This weekend I was taken out by flu. Every time I thought I was well enough to leave the house, my body would remind me forcibly that it was unwell and I should stay put in my pajamas, read, watch movies and try not to move too much. I mostly complied. I broke the rules to go to the library to fetch Rachel Roddy’s Five Quarters (more on that soon), to eat breakfast at Annie’s, and to visit the Park Market to buy a croissant and some killer chili and lime hummus. We also slow roasted a leg of lamb on Friday, inspired by the 8-hour lamb in What Katie Ate.
I read though – The Gourmand, almost cover to cover, and Nightbird by Alice Hoffman. Nightbird was just wonderful – a quick read, full of magic and mystery and coming-of-age innocence.
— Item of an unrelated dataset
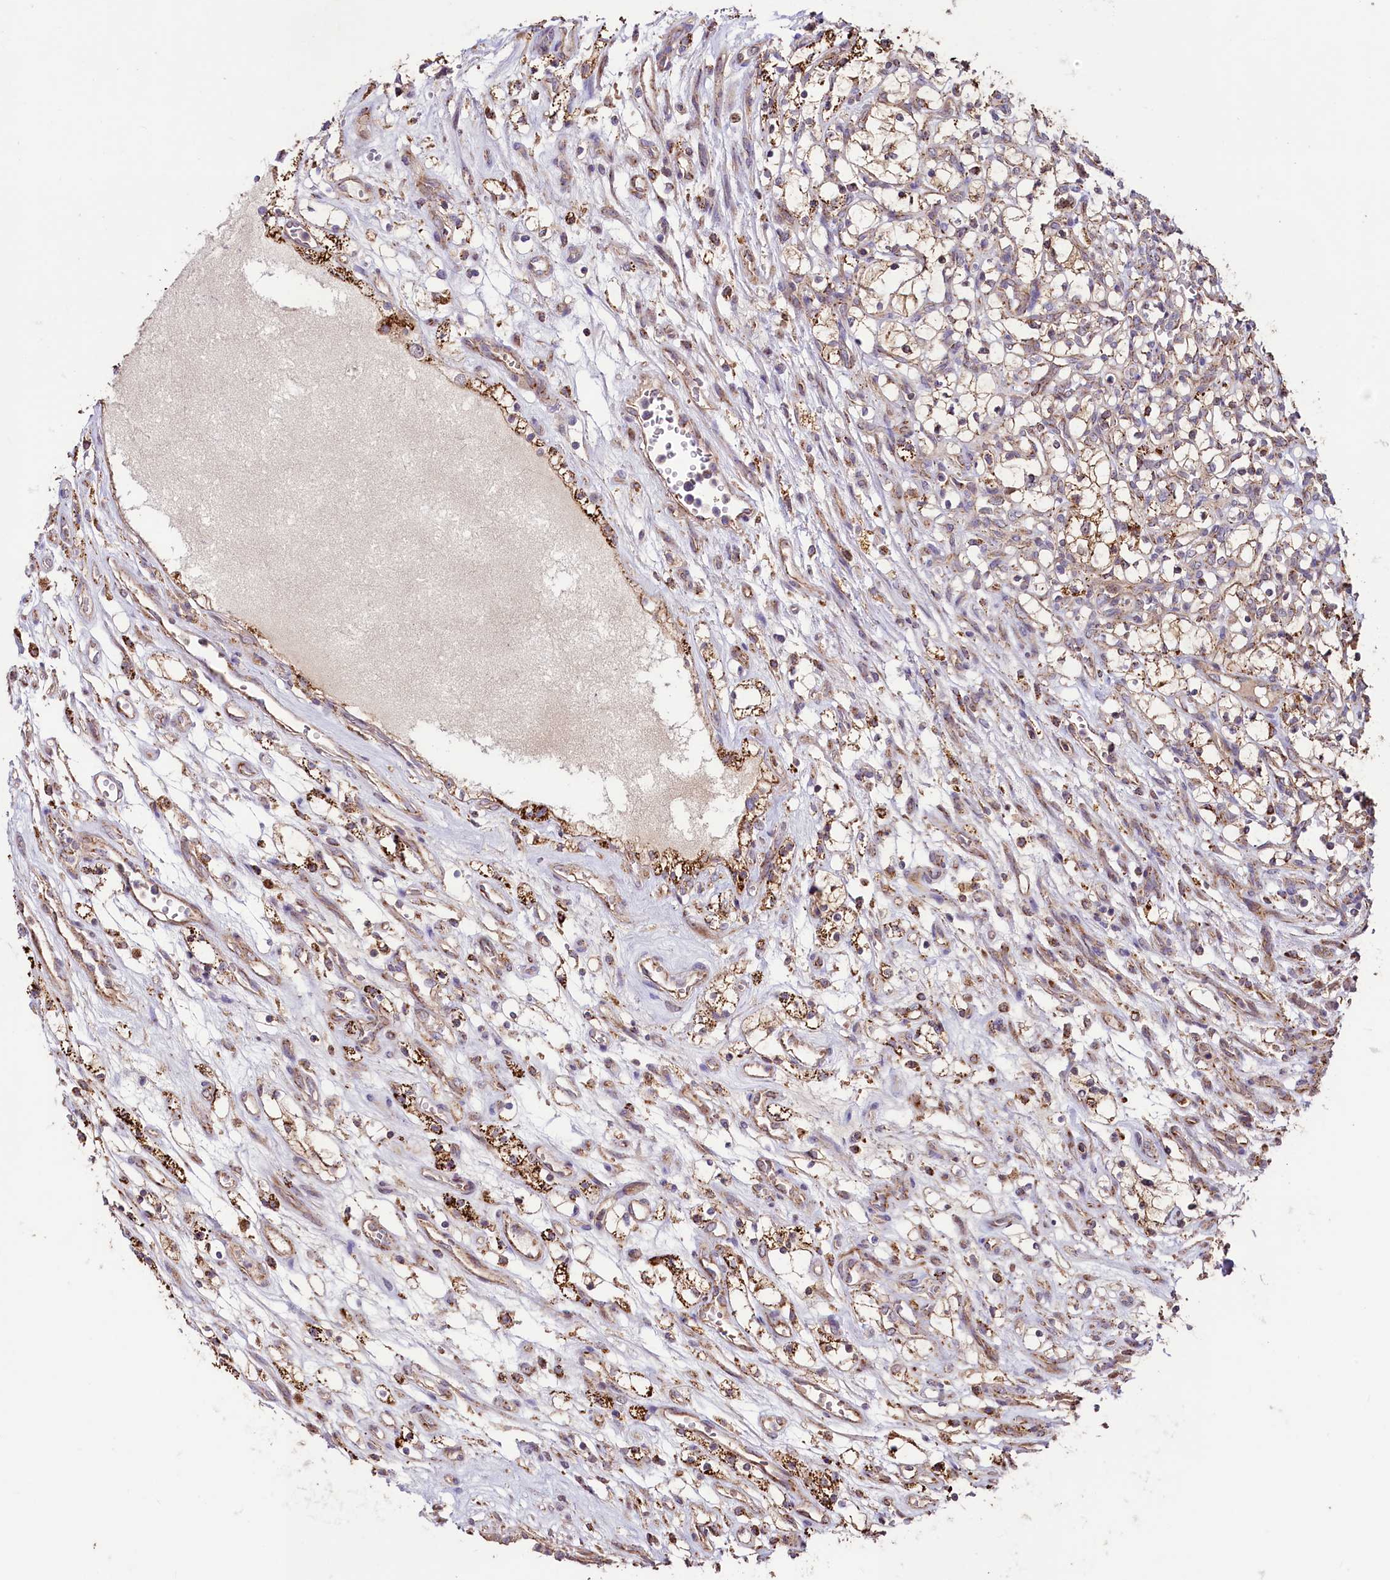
{"staining": {"intensity": "moderate", "quantity": ">75%", "location": "cytoplasmic/membranous"}, "tissue": "renal cancer", "cell_type": "Tumor cells", "image_type": "cancer", "snomed": [{"axis": "morphology", "description": "Adenocarcinoma, NOS"}, {"axis": "topography", "description": "Kidney"}], "caption": "Protein positivity by immunohistochemistry demonstrates moderate cytoplasmic/membranous positivity in approximately >75% of tumor cells in renal adenocarcinoma.", "gene": "STARD5", "patient": {"sex": "female", "age": 69}}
It is set in a fictional town in Massachusetts. I’m not sure what it is about writing set here, but I find myself longing to live in a small American town, not far from Boston, where I will have a bakery and an orchard and a walled kitchen garden. (Having only been to Boston twice, and to the wider areas of Massachusetts once, I am not sure where this idea/longing actually comes from. Far too many books of magic and witchcraft perhaps?) And I watched the conclusion of The Night Manager (soooo stressful to watch!) And Jane Eyre, seeing as how next month is the bicentenary of Charlotte’s birth.
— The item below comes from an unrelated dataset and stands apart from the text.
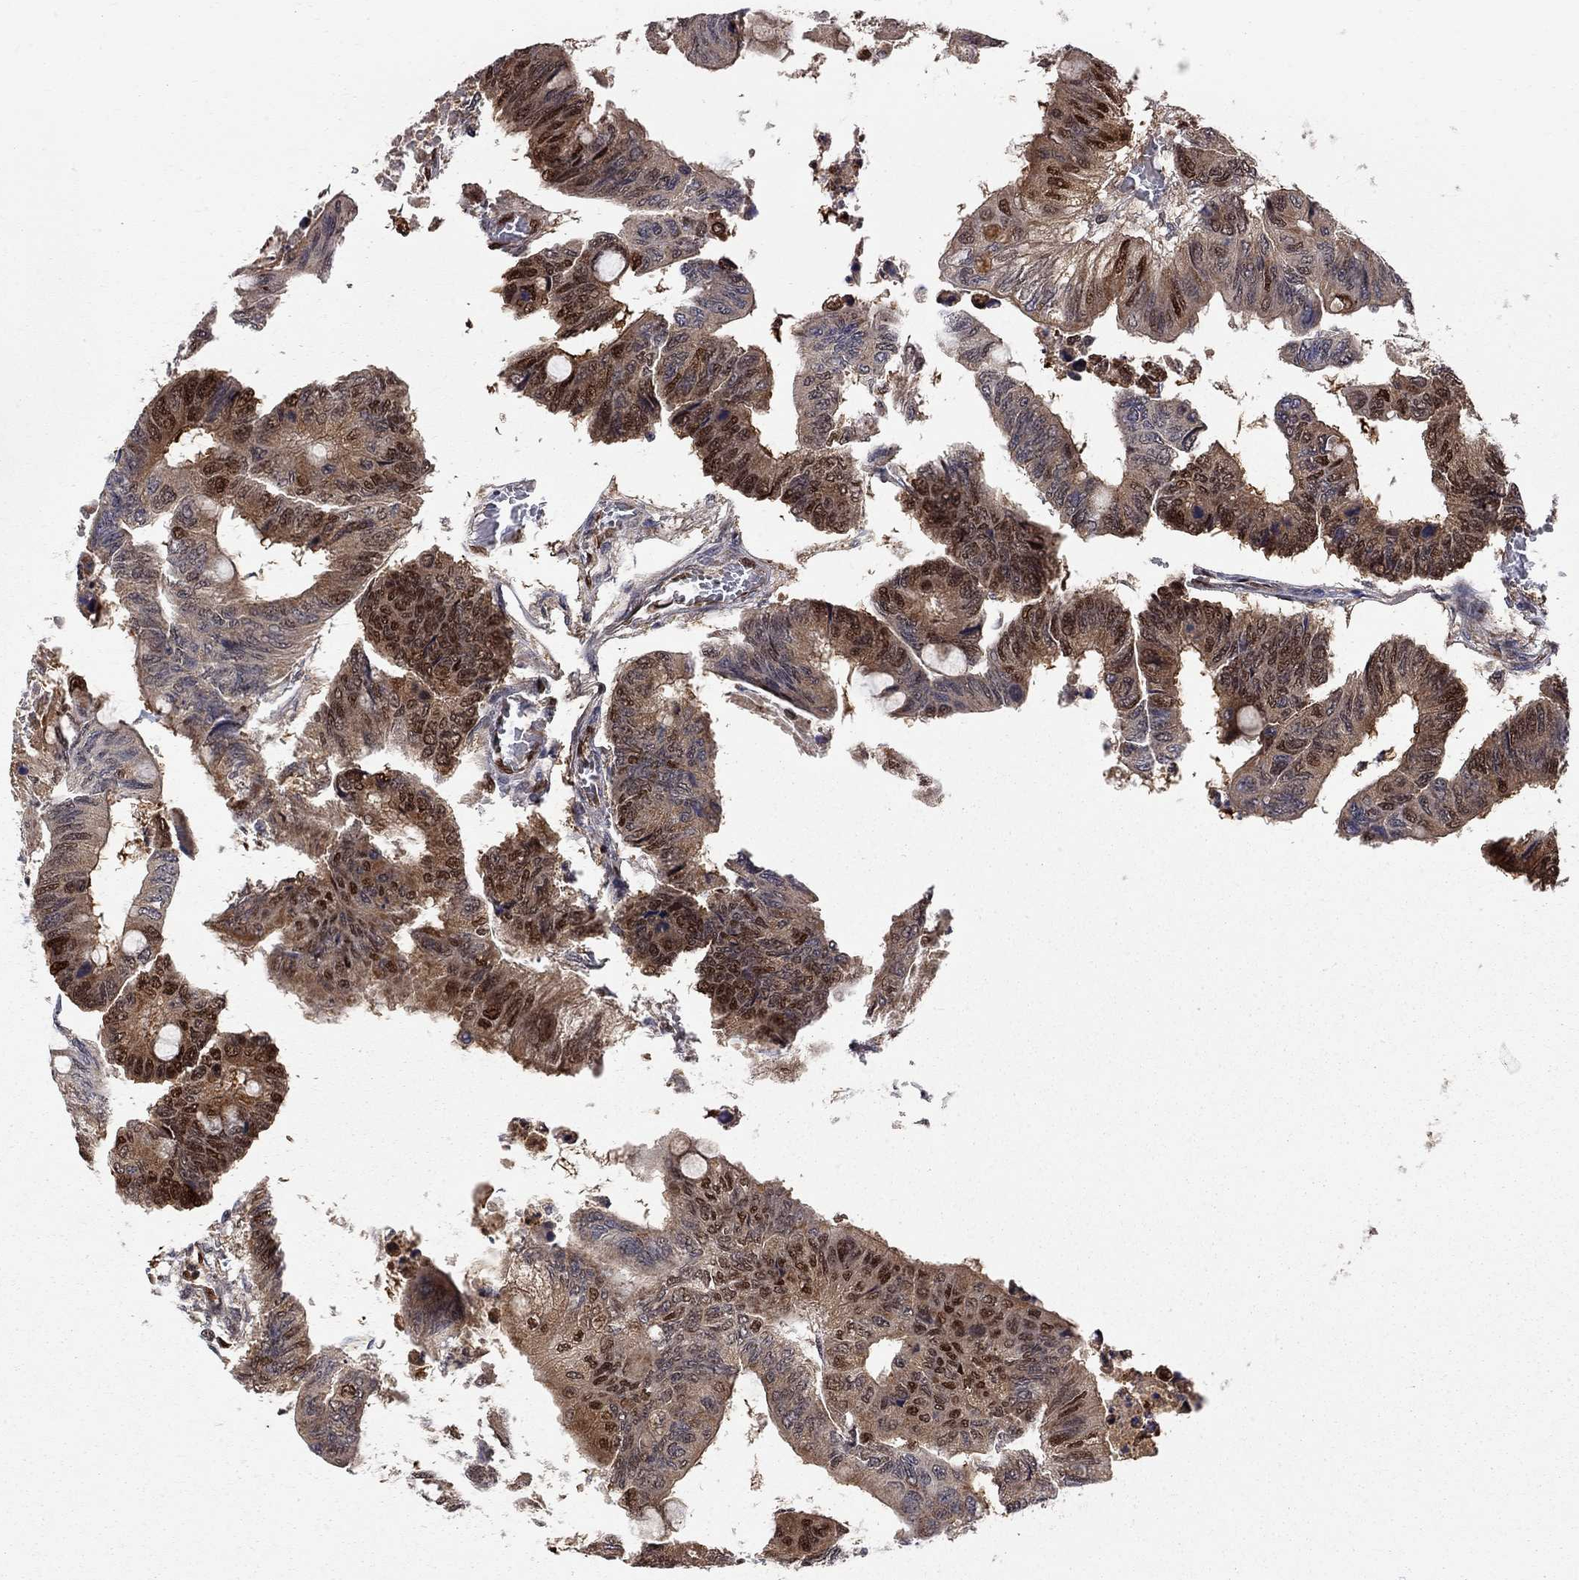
{"staining": {"intensity": "strong", "quantity": "25%-75%", "location": "cytoplasmic/membranous,nuclear"}, "tissue": "colorectal cancer", "cell_type": "Tumor cells", "image_type": "cancer", "snomed": [{"axis": "morphology", "description": "Normal tissue, NOS"}, {"axis": "morphology", "description": "Adenocarcinoma, NOS"}, {"axis": "topography", "description": "Rectum"}, {"axis": "topography", "description": "Peripheral nerve tissue"}], "caption": "This is a histology image of immunohistochemistry staining of colorectal cancer, which shows strong staining in the cytoplasmic/membranous and nuclear of tumor cells.", "gene": "ELOB", "patient": {"sex": "male", "age": 92}}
People affected by food poverty, and waiting in line at food banks, are probably not what you expect. Preliminary findings linking childhood poverty with an inability to regulate food intake.
If you’re in London on April 10th, go and partake in Disco Soup. And if you’re around April 21st/22nd, this pop-up sounds awesome. I’m biased, because I did some recipe testing for Emiko’s new book, Florentine.
Beekeeping on the rooftops in London and Manchester.
The trials and risk of making ganache.
Pudding, pudding and more pudding! I very much want to read Pride and Pudding and have someone take me to the Hotel Cafe Royal so I can eat their take on a Snickers bar.
The reassurance of childhood books, reread as an adult.